I was much cheered to hear that the noble Earl, Lord Lauderdale, had an interest in this activity. Here is the making of a new industry. It is essentially a British concept. It will help not only to supply our own energy needs, but will give us a new export trade. It is a remarkably well-timed activity because it will provide further employment to the outstanding civil engineering skills which we have developed for North Sea oil development; as this falls off the wave power needs will come forward.

Then there is the sun, the source of our fossil fuel. It is still there. We are slowly facing the problem of its immediate use, but too slowly. There are many in British Industry who consider that anybody tapping solar energy for anything more ambitious than heating a swimming pool is a crank. That is a short-sighted policy. Other countries, notably the United States of America and France, are working hard on solar energy projects and there are great possibilities, even in our latitudes. No doubt many of your Lordships will have seen a thoughtful article by the Astronomer Royal in the periodical Nature of 12th May. He dealt fully with many energy problems and he included with the two items, wave power and solar energy, the use of windmills or wind turbines, and he foresees there—and I agree with him—the possibilities of a new industry and more export trade.

All these methods are complementary. In fact the whole subject of alternative sources of energy, although they may be only marginal, is a great challenge to our engineers and to our industry. I say "engineers" advisedly. In all the discussions we have had here today, although it has not always been mentioned, running through the speeches has been the need for engineers, not only for developing alternative sources of energy but in connection with atomic energy or the getting of coal.

In the last many years there has been much damaging confusion—damaging to our economic life—in the minds of the people about who does what, so I intend to define my idea of an engineer. He is a person who conceives and creates new machines, structures and systems; creates new things that work, and work within strict economic constraints. He is not afraid of making new investigations when they are essential, but he does not cultivate them for their own sake in the name of that overworked activity, research. I do not care what his background or initial education was; whether he set out to be a classical scholar or a physicist. It is the final product and the final aim which counts. I go back to the great days when one could accept an open classical scholar to read for an engineering course. I am afraid those days have gone and it is very sad.

However successful these paragons of mine are in producing new devices for alternative energy, as has been mentioned many times today, this takes time. Twenty years is nothing in the full development of a new engineering product. If we attempt to do it more rapidly, as during the war, it is very costly. So there is likely to be an energy gap and that must be bridged, and bridged by conservation. There is scope for enormous saving of all kinds of fuel right across our activities in industry, commerce and the home. But here I must admit that the noble Lord, Lord Lovell-Davis, has covered all the points that I was proposing to make. He has a great deal more knowledge of this subject than I have and I will touch on it only very briefly.

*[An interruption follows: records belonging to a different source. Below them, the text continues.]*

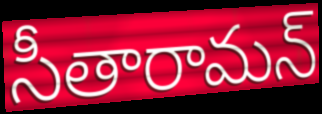
సీతారామన్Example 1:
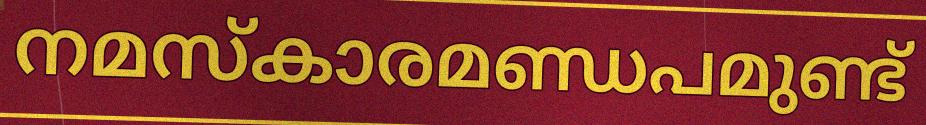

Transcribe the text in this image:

നമസ്കാരമണ്ഡപമുണ്ട്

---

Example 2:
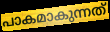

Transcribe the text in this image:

പാകമാകുന്നത്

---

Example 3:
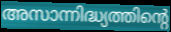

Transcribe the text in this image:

അസാന്നിദ്ധ്യത്തിന്റെ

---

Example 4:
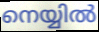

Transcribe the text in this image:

നെയ്യിൽ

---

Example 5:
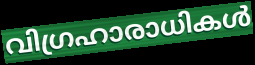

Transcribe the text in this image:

വിഗ്രഹാരാധികൾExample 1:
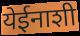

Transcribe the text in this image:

येईनाशी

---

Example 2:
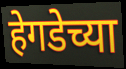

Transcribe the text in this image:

हेगडेच्या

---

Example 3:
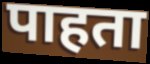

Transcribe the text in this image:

पाहता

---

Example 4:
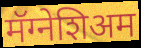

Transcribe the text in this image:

मॅग्नेशिअम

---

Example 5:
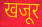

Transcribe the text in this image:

खजूर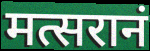
मत्सरानं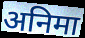
अनिमाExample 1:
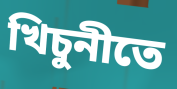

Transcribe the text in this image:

খিচুনীতে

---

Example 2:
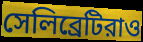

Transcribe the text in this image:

সেলিব্রেটিরাও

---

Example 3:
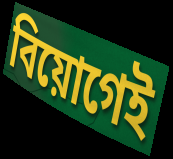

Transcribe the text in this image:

বিয়োগেই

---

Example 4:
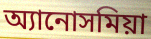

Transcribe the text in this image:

অ্যানোসমিয়া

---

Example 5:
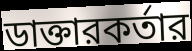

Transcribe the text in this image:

ডাক্তারকর্তার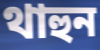
থাহুন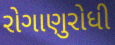
રોગાણુરોધીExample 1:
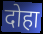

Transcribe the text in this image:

दोहा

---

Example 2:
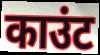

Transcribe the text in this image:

काउंट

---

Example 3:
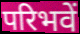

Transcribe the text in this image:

परिभवें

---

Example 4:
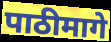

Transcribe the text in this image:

पाठीमागे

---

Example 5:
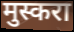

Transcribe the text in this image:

मुस्कराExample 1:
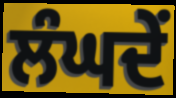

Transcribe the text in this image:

ਲੰਘਦੇਂ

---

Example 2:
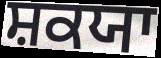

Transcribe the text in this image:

ਸ਼ਕਯਾ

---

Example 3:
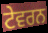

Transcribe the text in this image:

ਟੇਵਰਨ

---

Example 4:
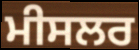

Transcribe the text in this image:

ਮੀਸਲਰ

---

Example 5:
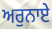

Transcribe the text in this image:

ਅਰੁਨਾਏ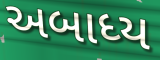
અબાધ્યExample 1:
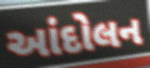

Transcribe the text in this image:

આંદોલન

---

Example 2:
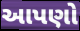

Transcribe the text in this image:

આપણો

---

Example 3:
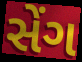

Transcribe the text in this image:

સેંગ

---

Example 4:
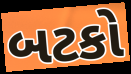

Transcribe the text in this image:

બટકો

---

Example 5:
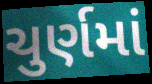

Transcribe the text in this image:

ચુર્ણમાં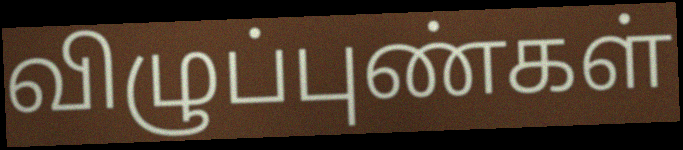
விழுப்புண்கள்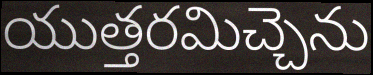
యుత్తరమిచ్చెను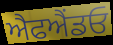
ਐਫਐਂਡਓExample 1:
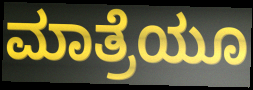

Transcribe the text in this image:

ಮಾತ್ರೆಯೂ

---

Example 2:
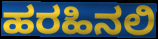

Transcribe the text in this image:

ಹರಹಿನಲಿ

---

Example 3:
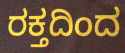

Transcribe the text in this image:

ರಕ್ತದಿಂದ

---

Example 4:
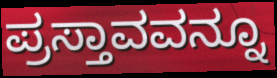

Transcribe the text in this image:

ಪ್ರಸ್ತಾವವನ್ನೂ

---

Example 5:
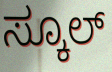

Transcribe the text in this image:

ಸ್ಕೂಲ್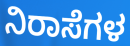
ನಿರಾಸೆಗಳ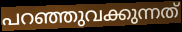
പറഞ്ഞുവക്കുന്നത്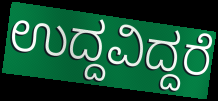
ಉದ್ದವಿದ್ದರೆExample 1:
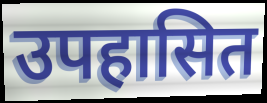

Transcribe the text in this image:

उपहासित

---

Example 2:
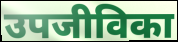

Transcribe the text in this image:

उपजीविका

I was going to ask the Minister what results have we been obtaining from the very great efforts, the comprehensive circulars from the Department of Energy and so on, to encourage people to save energy. It is surprising to find that such a large proportion of our national consumption of primary energy goes into buildings and such an appreciable proportion into heating private houses. The steps that we can take seem so simple: improvements of thermal insulation can save so much energy that it is remarkable that we seem to be so unsuccessful. But when you realise that, though the cost of thermal insulation in a new house is a small portion only of the total cost of the house, in these inflationary days it is not surprising that young people who are buying new houses should economise and raise as small a mortgage as they possibly can. It is pathetic, since they could not find a better investment than money spent initially on producing a high standard of insulation in their house. We really must find some way of encouraging them. We waste energy so easily, and the practical steps, the physical steps, for stopping that are not difficult. One can see that in rented property the cost of insulation is liable to be a discouraging factor, because the cost is borne by the landlord and the benefit goes to the tenant. I am no expert in these things, but I am quite certain there are those ingenious enough to produce schemes to correct this.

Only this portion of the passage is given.